Working in the APAC region is more than just an assignment for Davaasuren; it’s also a part of his passion to see the region develop and grow.
“Still, a lot of cultural shift needs to happen, cultural acceptance that needs to happen,” says Davaasuren, referring to the challenges of an entrepreneur having to convince parents, stakeholders and customers even more so than developed ecosystems.
The value of mentorship for entrepreneurs
Davaasuren describes the similarities between mentors and entrepreneurs, noting that they are both often “risk-takers.” He goes on to share a story from a startup entrepreneur in Korea that was struggling to find a mentor within the Techstars program.
After meeting with around 10 mentors, the company didn’t know how to use these mentors to their advantage, but they kept up relationships with those mentors. Two months later, the company ended up hiring one of those mentors as the Chief Operating Officer (COO) of the company.

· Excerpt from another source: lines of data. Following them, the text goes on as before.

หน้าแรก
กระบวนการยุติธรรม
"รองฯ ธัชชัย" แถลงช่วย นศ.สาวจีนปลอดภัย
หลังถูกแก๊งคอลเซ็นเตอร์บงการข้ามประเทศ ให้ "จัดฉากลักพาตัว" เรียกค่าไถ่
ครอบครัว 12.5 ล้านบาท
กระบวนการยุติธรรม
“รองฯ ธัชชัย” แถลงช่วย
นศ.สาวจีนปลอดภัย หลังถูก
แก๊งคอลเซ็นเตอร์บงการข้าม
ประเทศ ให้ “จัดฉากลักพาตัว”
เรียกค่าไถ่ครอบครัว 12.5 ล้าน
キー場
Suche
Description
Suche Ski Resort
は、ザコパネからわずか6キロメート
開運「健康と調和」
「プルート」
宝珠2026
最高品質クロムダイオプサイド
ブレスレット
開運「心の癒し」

“While they didn’t necessarily fit that first interaction, but later on in their journey, this person had a value that they needed. And mentorship, I believe, is exactly like that,” says Davaasuren. “It is about fit. It is about experience-sharing. It is about being Socratic.”

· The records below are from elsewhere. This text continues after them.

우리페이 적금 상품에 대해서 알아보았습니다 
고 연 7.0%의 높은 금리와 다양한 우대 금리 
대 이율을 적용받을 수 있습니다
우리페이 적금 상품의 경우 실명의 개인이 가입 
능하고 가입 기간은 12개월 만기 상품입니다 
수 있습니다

The Socratic method is that frustrating thing people do when you ask them a question, and they respond with another question. The whole point of the Socratic method is to not provide an answer but to provide direction for the students to find the answers themselves.
While it may be annoying for the student, they end up discovering the answer on their own, and in the process, the student may discover more than what they were looking for originally.
“You go into this relationship because you want to help somebody figure out their own way. Not necessarily tell them what to do,” said Davaasuren.
“Another thing, we remind the mentors … it is their company. It is not your company. Your job is to help them run their own company,” he smiles.
What’s next for Techstars in Asia?
“Well, I think it’s our goal to invest in more companies from all over the world.” A kinetic outburst of energy emerges, and the camera shakes as his excitement transfers through the screen.“And they’re there! They’re literally there! They’re just waiting!”
“We want to be able to support them,” he says. “What that means is that we are going to have more programs in more strategic locations around Asia-Pacific. We are going to come in, and we are going to build our programs, be they seed accelerators, corporate partnership accelerators or ecosystem development programs. And through these programs, we are going to invite more entrepreneurs to join our network, and then collectively support these entrepreneurs. That’s what’s in store, and we are working hard and fast.”
We close out the night with another conversation about unicorns, but Davaasuren mentions something that reinforces his position and goals.
“Unicorns are the ones we pay attention to, but there are a lot of great companies that are not necessarily unicorns,” he says. “You know, some of these countries in Asia, if you think about it, you don’t need a unicorn. If you get a company that is valued at over US$30-40 million, that momentum can literally change the landscape of that country.” This is especially true for smaller countries.
“It doesn’t take much,” he says, with those last four words exemplifying his optimistic attitude toward the entire endeavor.